Given text:

The double egg roll is the heavier, protein-loaded member of the Kolkata street roll family: two eggs cooked directly onto a paratha, then rolled up with sliced onion and chutney. Where a single-egg roll is a quick hand snack, the double version is built to be a meal, and its whole character comes from the egg layer being thick enough to register against the bread without going dense and dry. The angle is the egg-to-paratha bond, because the eggs are not folded in as a separate omelette but bonded onto the flatbread itself.
The build runs in a fixed order. A paratha is reheated and crisped on the griddle, then beaten egg is poured over the hot bread and the paratha is pressed down so the two eggs set into a single sheet welded to one face. Once the egg is just firm the round comes off the heat, sliced raw onion and a line of chutney are laid down the center, and the whole thing is rolled tight, usually wrapped in paper for eating on the move. Good execution shows two eggs that read as a substantial, evenly set layer fused to the bread, a paratha still flaky and warm rather than soaked, sharp onion for bite, and chutney distributed the length of the roll so every section is seasoned. Sloppy execution means egg poured on a cool paratha so it slides off in a wet slab, an overcooked egg layer gone tough and grey, chutney pooled at one end leaving the rest bland, or a roll packed so loose it unravels in the hand.
The double egg roll shifts mostly by what rides alongside the eggs and how the bread is treated. Some stalls add a second chutney or a squeeze of lime and a dusting of chaat masala; some crisp the paratha harder for more shatter, others keep it softer and more pliable for a tighter roll. Loading shredded chicken or kebab into the same wrap pushes it toward a filled Kolkata roll, a different preparation that deserves its own article rather than being crowded in here. The constant in the double egg roll is the doubled egg sheet bonded to the bread, and no amount of onion or chutney rescues an egg layer that slid off or cooked to rubber.

Work required:
Repeat word for word the part of the double egg roll text starting with "The double egg roll is the heavier, protein-loaded" and going on through "the flatbread itself.".

Collected data entries:
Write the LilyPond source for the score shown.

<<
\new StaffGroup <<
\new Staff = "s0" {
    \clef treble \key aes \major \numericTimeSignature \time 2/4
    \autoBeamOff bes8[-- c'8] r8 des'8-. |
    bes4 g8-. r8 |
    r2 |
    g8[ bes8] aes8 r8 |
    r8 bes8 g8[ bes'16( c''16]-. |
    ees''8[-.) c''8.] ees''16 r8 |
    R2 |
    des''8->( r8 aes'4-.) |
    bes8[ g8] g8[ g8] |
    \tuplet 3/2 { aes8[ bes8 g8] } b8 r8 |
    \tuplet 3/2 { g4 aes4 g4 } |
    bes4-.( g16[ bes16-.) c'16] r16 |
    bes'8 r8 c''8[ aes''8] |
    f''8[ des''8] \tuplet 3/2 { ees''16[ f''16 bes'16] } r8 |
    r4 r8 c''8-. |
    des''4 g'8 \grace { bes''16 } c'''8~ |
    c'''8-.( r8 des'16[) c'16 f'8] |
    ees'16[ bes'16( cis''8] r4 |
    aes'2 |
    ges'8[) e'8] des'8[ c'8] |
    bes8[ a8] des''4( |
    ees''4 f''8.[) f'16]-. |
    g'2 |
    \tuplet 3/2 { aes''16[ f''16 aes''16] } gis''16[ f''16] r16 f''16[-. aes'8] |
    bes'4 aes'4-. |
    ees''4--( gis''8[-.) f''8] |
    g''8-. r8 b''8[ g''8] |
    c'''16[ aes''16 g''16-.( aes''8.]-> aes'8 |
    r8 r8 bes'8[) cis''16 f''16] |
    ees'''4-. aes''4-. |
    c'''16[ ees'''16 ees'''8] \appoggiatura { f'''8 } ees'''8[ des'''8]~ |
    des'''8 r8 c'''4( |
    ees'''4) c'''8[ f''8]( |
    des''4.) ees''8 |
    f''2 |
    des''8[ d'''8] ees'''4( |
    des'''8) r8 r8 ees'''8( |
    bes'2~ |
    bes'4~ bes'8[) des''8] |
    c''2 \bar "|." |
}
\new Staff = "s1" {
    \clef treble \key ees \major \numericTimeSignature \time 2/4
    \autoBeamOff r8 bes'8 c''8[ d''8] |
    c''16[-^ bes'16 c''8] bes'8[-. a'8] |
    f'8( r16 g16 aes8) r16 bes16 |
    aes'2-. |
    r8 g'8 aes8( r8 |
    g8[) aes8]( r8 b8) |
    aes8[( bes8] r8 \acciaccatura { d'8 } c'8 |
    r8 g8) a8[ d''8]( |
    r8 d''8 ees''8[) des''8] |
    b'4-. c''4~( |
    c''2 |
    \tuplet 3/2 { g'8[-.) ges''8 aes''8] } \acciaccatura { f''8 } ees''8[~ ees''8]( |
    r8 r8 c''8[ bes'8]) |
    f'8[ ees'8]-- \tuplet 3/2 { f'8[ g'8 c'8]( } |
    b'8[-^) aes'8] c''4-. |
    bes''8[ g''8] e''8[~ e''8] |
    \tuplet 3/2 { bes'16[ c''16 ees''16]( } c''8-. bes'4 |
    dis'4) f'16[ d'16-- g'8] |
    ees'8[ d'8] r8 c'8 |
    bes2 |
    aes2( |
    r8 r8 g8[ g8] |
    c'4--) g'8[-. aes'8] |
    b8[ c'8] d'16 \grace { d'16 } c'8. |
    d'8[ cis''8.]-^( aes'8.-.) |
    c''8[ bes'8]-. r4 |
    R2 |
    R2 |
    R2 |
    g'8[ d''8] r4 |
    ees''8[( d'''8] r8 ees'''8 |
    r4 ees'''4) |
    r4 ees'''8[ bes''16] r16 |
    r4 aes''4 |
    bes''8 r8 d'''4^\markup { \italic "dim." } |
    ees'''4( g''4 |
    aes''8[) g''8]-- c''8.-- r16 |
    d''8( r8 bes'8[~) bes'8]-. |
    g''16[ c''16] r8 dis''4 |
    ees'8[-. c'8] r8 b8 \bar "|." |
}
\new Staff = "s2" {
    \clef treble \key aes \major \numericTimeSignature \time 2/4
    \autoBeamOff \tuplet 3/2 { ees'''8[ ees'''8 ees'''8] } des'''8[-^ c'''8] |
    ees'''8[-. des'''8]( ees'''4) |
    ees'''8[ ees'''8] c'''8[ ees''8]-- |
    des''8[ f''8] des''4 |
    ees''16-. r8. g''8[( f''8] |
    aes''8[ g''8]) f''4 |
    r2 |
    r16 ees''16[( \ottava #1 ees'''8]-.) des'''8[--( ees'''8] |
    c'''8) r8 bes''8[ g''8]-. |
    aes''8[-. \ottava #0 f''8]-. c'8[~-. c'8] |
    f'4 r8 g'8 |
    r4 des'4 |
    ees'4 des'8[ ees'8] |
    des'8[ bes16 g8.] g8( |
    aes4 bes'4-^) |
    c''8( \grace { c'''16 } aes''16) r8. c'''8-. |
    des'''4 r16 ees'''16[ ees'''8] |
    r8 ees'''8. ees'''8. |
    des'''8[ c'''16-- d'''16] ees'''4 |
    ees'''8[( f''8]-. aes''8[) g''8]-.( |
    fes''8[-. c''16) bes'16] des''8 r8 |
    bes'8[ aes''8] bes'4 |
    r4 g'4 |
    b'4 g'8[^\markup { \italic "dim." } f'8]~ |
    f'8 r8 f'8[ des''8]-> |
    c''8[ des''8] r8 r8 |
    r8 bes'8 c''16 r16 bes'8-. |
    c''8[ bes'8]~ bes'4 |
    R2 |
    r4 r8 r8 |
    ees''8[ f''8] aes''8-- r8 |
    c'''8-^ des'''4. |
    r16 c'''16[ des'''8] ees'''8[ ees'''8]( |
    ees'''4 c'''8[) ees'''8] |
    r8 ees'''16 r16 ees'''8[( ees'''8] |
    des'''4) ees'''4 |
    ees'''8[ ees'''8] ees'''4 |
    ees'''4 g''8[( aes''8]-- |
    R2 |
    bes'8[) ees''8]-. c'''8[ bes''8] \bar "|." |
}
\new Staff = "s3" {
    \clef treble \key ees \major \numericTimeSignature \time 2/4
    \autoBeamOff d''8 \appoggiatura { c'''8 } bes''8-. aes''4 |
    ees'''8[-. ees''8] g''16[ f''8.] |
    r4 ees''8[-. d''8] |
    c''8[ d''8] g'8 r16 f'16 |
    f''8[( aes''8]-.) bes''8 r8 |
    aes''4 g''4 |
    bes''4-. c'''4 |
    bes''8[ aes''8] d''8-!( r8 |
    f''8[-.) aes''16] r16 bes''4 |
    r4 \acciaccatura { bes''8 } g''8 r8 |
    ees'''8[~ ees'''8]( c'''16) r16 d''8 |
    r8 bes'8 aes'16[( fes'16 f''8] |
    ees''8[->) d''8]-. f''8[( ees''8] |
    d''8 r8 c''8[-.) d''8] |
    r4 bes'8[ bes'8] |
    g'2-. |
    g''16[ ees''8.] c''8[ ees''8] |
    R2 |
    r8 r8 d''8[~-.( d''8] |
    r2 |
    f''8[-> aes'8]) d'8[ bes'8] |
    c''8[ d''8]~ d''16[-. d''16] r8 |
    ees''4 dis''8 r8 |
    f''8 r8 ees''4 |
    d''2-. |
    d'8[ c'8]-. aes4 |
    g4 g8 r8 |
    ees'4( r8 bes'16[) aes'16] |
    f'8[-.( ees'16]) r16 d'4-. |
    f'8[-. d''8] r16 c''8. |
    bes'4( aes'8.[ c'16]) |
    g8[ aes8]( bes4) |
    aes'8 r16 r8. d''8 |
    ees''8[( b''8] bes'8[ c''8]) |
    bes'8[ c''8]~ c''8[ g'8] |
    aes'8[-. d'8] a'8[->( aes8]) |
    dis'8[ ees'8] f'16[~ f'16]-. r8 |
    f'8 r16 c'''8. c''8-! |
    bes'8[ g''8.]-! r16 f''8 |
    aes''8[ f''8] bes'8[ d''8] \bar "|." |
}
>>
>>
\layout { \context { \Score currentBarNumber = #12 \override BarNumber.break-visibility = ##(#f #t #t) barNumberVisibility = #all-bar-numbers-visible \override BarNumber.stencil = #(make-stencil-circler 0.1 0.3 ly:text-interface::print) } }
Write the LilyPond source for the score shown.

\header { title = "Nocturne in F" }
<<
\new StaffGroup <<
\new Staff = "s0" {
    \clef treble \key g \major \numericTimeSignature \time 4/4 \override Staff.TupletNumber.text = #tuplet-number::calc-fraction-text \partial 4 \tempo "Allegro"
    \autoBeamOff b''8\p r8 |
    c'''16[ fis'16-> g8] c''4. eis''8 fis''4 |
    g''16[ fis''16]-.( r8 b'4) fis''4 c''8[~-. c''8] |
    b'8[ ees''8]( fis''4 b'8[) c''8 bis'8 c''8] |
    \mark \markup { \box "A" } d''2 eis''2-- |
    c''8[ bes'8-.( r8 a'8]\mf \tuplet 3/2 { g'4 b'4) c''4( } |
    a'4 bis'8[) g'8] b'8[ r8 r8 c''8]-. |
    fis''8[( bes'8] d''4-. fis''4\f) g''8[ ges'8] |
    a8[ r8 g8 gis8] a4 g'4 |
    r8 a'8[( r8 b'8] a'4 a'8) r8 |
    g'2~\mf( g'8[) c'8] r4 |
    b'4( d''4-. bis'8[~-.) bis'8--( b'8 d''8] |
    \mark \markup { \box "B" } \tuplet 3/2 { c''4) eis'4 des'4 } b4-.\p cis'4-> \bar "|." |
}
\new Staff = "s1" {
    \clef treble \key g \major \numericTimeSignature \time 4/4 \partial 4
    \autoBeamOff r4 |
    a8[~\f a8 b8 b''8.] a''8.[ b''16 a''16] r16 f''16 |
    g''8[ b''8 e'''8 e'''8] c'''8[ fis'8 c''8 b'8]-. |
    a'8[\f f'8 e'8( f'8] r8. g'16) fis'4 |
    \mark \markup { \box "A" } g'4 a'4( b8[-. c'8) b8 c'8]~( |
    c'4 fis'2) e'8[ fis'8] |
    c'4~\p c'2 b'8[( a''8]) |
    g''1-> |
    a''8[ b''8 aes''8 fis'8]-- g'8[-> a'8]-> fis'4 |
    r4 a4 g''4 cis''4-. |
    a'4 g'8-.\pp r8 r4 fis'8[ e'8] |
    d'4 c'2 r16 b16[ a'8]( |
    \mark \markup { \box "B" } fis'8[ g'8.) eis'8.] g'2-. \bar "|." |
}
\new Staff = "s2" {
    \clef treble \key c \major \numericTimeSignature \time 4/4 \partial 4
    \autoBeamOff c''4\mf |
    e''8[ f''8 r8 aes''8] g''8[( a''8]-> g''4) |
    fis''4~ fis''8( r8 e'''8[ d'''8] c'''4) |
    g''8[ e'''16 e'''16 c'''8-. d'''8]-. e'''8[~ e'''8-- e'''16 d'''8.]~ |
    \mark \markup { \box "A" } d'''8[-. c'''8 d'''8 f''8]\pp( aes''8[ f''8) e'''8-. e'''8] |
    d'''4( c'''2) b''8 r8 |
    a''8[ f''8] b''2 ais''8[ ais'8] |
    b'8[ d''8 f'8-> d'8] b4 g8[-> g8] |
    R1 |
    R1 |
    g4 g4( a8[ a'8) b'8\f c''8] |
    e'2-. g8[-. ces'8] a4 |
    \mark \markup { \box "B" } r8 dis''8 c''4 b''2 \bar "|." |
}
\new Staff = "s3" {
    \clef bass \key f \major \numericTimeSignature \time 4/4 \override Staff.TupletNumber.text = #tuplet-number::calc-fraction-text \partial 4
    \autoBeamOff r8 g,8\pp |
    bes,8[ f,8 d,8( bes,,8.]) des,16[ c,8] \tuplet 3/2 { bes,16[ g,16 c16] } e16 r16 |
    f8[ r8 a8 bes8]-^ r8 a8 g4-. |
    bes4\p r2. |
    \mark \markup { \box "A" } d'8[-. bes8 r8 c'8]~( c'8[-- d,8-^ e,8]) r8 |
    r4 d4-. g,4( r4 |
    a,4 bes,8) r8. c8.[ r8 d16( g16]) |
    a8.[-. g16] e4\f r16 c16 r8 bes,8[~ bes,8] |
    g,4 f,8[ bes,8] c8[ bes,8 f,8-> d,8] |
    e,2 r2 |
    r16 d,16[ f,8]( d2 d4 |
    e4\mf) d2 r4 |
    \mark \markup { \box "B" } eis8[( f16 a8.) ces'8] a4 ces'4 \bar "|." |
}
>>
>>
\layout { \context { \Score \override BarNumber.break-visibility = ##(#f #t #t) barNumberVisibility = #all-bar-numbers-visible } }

Response to this exercise:
The double egg roll is the heavier, protein-loaded member of the Kolkata street roll family: two eggs cooked directly onto a paratha, then rolled up with sliced onion and chutney. Where a single-egg roll is a quick hand snack, the double version is built to be a meal, and its whole character comes from the egg layer being thick enough to register against the bread without going dense and dry. The angle is the egg-to-paratha bond, because the eggs are not folded in as a separate omelette but bonded onto the flatbread itself.